While Mike worked away wet sanding the fenders and I was busy painting the hood and fender wells, Jordan was busy sanding on the trunk lid. You can see him working away, sanding with both hands in picture ten. We needed to get the underside of the trunk sanded before it could go into the booth for paint.
Unlike the underside of the hood, the underside of the trunk lid will be painted the same color as the body of the car. After the paint on the hood and fender wells had a chance to dry enough so we could move them out of the booth, the truck lid and doors would be moved into the booth for paint.

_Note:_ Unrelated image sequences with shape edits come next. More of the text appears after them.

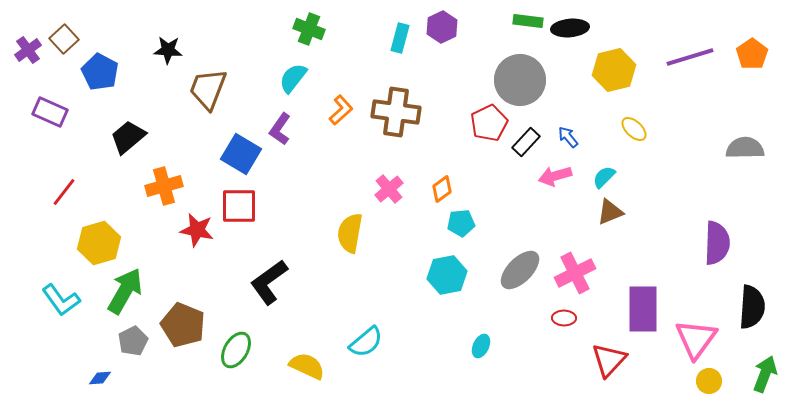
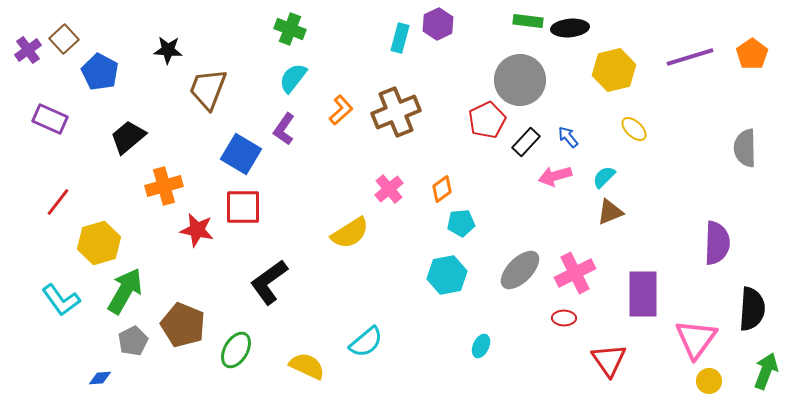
purple hexagon at (442, 27): moved 4 px left, 3 px up
green cross at (309, 29): moved 19 px left
purple rectangle at (50, 112): moved 7 px down
brown cross at (396, 112): rotated 30 degrees counterclockwise
red pentagon at (489, 123): moved 2 px left, 3 px up
purple L-shape at (280, 129): moved 4 px right
gray semicircle at (745, 148): rotated 90 degrees counterclockwise
red line at (64, 192): moved 6 px left, 10 px down
red square at (239, 206): moved 4 px right, 1 px down
yellow semicircle at (350, 233): rotated 132 degrees counterclockwise
black semicircle at (752, 307): moved 2 px down
purple rectangle at (643, 309): moved 15 px up
red triangle at (609, 360): rotated 18 degrees counterclockwise
green arrow at (765, 374): moved 1 px right, 3 px up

As Mike continued wet sanding and polishing the fenders, and the hood and fender wells finished drying outside the booth, the trunk lid and doors were place in the booth. The inside of the doors were painted yesterday so those areas were carefully masked to protect the painted areas from over-spray. Picture eleven shows the doors all taped up and ready for paint.
Picture twelve shows the base coat, the red in this case, going onto one of the doors. The base cost is sprayed on in several thin layers so the panel achieves full coverage, but without runs.
The Chevelle is being painted using a two stage paint system. That means the base coat, the color layer if you will, is sprayed on first. This layer has almost zero gloss. Its sole purpose is to provide the color for the finish. Where a single stage paint will dry to a glossy finish, pictures thirteen and fourteen shows how the base coat dries nearly flat.
It is picture fifteen, the application of the clear coat, where the magic happens in a two stage paint system. The clear coat not only provide a tough protective barrier for the base coat underneath, it is also the clear coat that provides the zip, zing and pow to the finish.
Look at the last two photos, numbers sixteen and seventeen and compare them to pictures thirteen and fourteen, the same panel before the clear coat has been applied. The difference is obvious. The panels have more depth, more luster, more … pizzazz … after the clear coat.
If these panels were going on someone’s daily driver they would be ready to go after the clear coat had dried. And they would look good too, at least as good if not a little better than the factory paint. But these panels are not going on a daily driver, but rather they are going on someone’s pride and joy. As such, just like the fenders before them, they will be kicked up a notch, bumped up from merely looking great to looking fantastic.
A car like this, after all, deserves nothing less.